• INSTRUCTION:
Arrange every line of the listing below as a numbered list, skipping blank lines and leaving the picture out of the answer.

• EXCERPTED DATA:

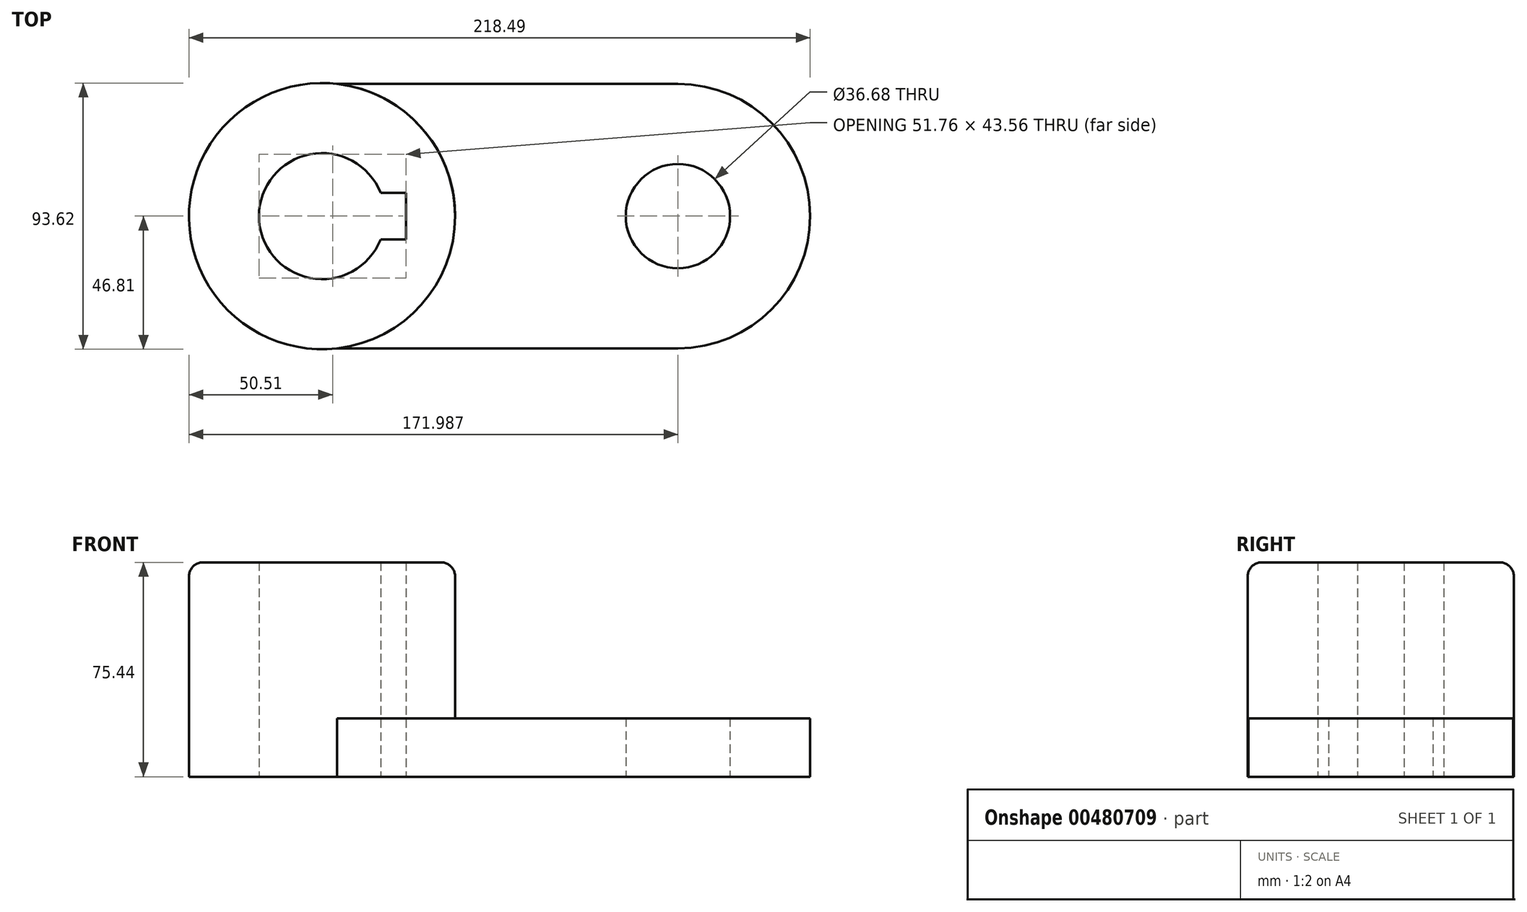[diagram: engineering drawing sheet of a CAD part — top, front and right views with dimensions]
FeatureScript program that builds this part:
annotation { "Feature Type Name" : "Feature", "Feature Type Description" : "" }
export const myFeature = defineFeature(function(context is Context, id is Id, definition is map)
    precondition{}
    {
        {
            var Q0;
            Q0=qCreatedBy(makeId("Top.planeOp"),FACE);
            var sketch = newSketch(context, id + "F0", { "sketchPlane" : qUnion([Q0])});
            skCircle(sketch, "E0", {"center": v(0, 0) * mm, "radius": 46.8 * mm});
            skLineSegment(sketch, "E1.bottom", {"start": v(-20.6, 8.23) * mm, "end": v(29.58, 8.23) * mm});
            skLineSegment(sketch, "E1.top", {"start": v(-20.6, -8.23) * mm, "end": v(29.58, -8.23) * mm});
            skLineSegment(sketch, "E1.right", {"start": v(29.58, 8.23) * mm, "end": v(29.58, -8.23) * mm});
            skCircle(sketch, "E2", {"center": v(125.18, 0) * mm, "radius": 18.34 * mm});
            skArc(sketch, "E3", {"start": v(125.18, -46.5) * mm, "mid": v(171.68, 0) * mm, "end": v(125.18, 46.5) * mm});
            skLineSegment(sketch, "E4", {"start": v(5.34, 46.5) * mm, "end": v(125.18, 46.5) * mm});
            skLineSegment(sketch, "E5", {"start": v(5.34, -46.5) * mm, "end": v(125.18, -46.5) * mm});
            skCircle(sketch, "E6", {"center": v(0, 0) * mm, "radius": 41.74 * mm});
            skCircle(sketch, "E7", {"center": v(0, 0) * mm, "radius": 22.18 * mm});
            skPoint(sketch, "E8.orphan", {"position": v(-29.58, 8.23) * mm});
            skPoint(sketch, "E9.orphan", {"position": v(-29.58, -8.23) * mm});
            skSolve(sketch);
        }
        {
            var Q0;
            {var subQ0=sQuery(id+"F0.wireOp",EDGE,"E1.right");Q0=makeQuery(id+"F0.imprint","IMPRINT",FACE,{"disambiguationData":[TD([[makeQuery(id+"F0.imprint","IMPRINT",EDGE,{"derivedFrom":subQ0}),1.0]])]});}
            var Q1;
            Q1=makeQuery(id+"F0.imprint","IMPRINT",FACE,{"disambiguationData":[TD([[makeQuery(id+"F0.imprint","IMPRINT",EDGE,{"derivedFrom":sQuery(id+"F0.wireOp",EDGE,"E6")}),-1.0]])]});
            extrude(context, id + "F1", {"entities" : qUnion([Q0, Q1]), "depth" : 75.44 * mm});
        }
        {
            var Q0;
            Q0=makeQuery(id+"F0.imprint","IMPRINT",FACE,{"disambiguationData":[TD([[makeQuery(id+"F0.imprint","IMPRINT",EDGE,{"derivedFrom":sQuery(id+"F0.wireOp",EDGE,"E2")}),-1.0]])]});
            var Q1;
            {var subQ0=sQuery(id+"F0.wireOp",EDGE,"E4");Q1=makeQuery(id+"F0.imprint","IMPRINT",FACE,{"disambiguationData":[TD([[makeQuery(id+"F0.imprint","IMPRINT",EDGE,{"derivedFrom":subQ0}),-1.0]])]});}
            extrude(context, id + "F2", {"entities" : qUnion([Q0, Q1]), "operationType" : NewBodyOperationType.ADD, "depth" : 20.57 * mm});
        }
        {
            var Q0;
            Q0=makeQuery(id+"F0.imprint","IMPRINT",FACE,{"disambiguationData":[TD([[makeQuery(id+"F0.imprint","IMPRINT",EDGE,{"derivedFrom":sQuery(id+"F0.wireOp",EDGE,"E6")}),-1.0]])]});
            extrude(context, id + "F3", {"entities" : qUnion([Q0]), "operationType" : NewBodyOperationType.ADD, "depth" : 73 * mm});
        }
        {
            var Q0;
            Q0=makeQuery(id+"F1.opExtrude","CAP_EDGE",EDGE,{"disambiguationData":[OSD([sQuery(id+"F0.wireOp",EDGE,"E0")])],"isStart":false});
            fillet(context, id + "F4", {"entities" : qUnion([Q0]), "radius" : 5 * mm, "tangentPropagation" : true, "allowEdgeOverflow" : false});
        }
    });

• TASK ANSWER:
1. [diagram: engineering drawing sheet of a CAD part — top, front and right views with dimensions]
2. FeatureScript program that builds this part:
3. annotation { "Feature Type Name" : "Feature", "Feature Type Description" : "" }
4. export const myFeature = defineFeature(function(context is Context, id is Id, definition is map)
5.     precondition{}
6.     {
7.         {
8.             var Q0;
9.             Q0=qCreatedBy(makeId("Top.planeOp"),FACE);
10.             var sketch = newSketch(context, id + "F0", { "sketchPlane" : qUnion([Q0])});
11.             skCircle(sketch, "E0", {"center": v(0, 0) * mm, "radius": 46.8 * mm});
12.             skLineSegment(sketch, "E1.bottom", {"start": v(-20.6, 8.23) * mm, "end": v(29.58, 8.23) * mm});
13.             skLineSegment(sketch, "E1.top", {"start": v(-20.6, -8.23) * mm, "end": v(29.58, -8.23) * mm});
14.             skLineSegment(sketch, "E1.right", {"start": v(29.58, 8.23) * mm, "end": v(29.58, -8.23) * mm});
15.             skCircle(sketch, "E2", {"center": v(125.18, 0) * mm, "radius": 18.34 * mm});
16.             skArc(sketch, "E3", {"start": v(125.18, -46.5) * mm, "mid": v(171.68, 0) * mm, "end": v(125.18, 46.5) * mm});
17.             skLineSegment(sketch, "E4", {"start": v(5.34, 46.5) * mm, "end": v(125.18, 46.5) * mm});
18.             skLineSegment(sketch, "E5", {"start": v(5.34, -46.5) * mm, "end": v(125.18, -46.5) * mm});
19.             skCircle(sketch, "E6", {"center": v(0, 0) * mm, "radius": 41.74 * mm});
20.             skCircle(sketch, "E7", {"center": v(0, 0) * mm, "radius": 22.18 * mm});
21.             skPoint(sketch, "E8.orphan", {"position": v(-29.58, 8.23) * mm});
22.             skPoint(sketch, "E9.orphan", {"position": v(-29.58, -8.23) * mm});
23.             skSolve(sketch);
24.         }
25.         {
26.             var Q0;
27.             {var subQ0=sQuery(id+"F0.wireOp",EDGE,"E1.right");Q0=makeQuery(id+"F0.imprint","IMPRINT",FACE,{"disambiguationData":[TD([[makeQuery(id+"F0.imprint","IMPRINT",EDGE,{"derivedFrom":subQ0}),1.0]])]});}
28.             var Q1;
29.             Q1=makeQuery(id+"F0.imprint","IMPRINT",FACE,{"disambiguationData":[TD([[makeQuery(id+"F0.imprint","IMPRINT",EDGE,{"derivedFrom":sQuery(id+"F0.wireOp",EDGE,"E6")}),-1.0]])]});
30.             extrude(context, id + "F1", {"entities" : qUnion([Q0, Q1]), "depth" : 75.44 * mm});
31.         }
32.         {
33.             var Q0;
34.             Q0=makeQuery(id+"F0.imprint","IMPRINT",FACE,{"disambiguationData":[TD([[makeQuery(id+"F0.imprint","IMPRINT",EDGE,{"derivedFrom":sQuery(id+"F0.wireOp",EDGE,"E2")}),-1.0]])]});
35.             var Q1;
36.             {var subQ0=sQuery(id+"F0.wireOp",EDGE,"E4");Q1=makeQuery(id+"F0.imprint","IMPRINT",FACE,{"disambiguationData":[TD([[makeQuery(id+"F0.imprint","IMPRINT",EDGE,{"derivedFrom":subQ0}),-1.0]])]});}
37.             extrude(context, id + "F2", {"entities" : qUnion([Q0, Q1]), "operationType" : NewBodyOperationType.ADD, "depth" : 20.57 * mm});
38.         }
39.         {
40.             var Q0;
41.             Q0=makeQuery(id+"F0.imprint","IMPRINT",FACE,{"disambiguationData":[TD([[makeQuery(id+"F0.imprint","IMPRINT",EDGE,{"derivedFrom":sQuery(id+"F0.wireOp",EDGE,"E6")}),-1.0]])]});
42.             extrude(context, id + "F3", {"entities" : qUnion([Q0]), "operationType" : NewBodyOperationType.ADD, "depth" : 73 * mm});
43.         }
44.         {
45.             var Q0;
46.             Q0=makeQuery(id+"F1.opExtrude","CAP_EDGE",EDGE,{"disambiguationData":[OSD([sQuery(id+"F0.wireOp",EDGE,"E0")])],"isStart":false});
47.             fillet(context, id + "F4", {"entities" : qUnion([Q0]), "radius" : 5 * mm, "tangentPropagation" : true, "allowEdgeOverflow" : false});
48.         }
49.     });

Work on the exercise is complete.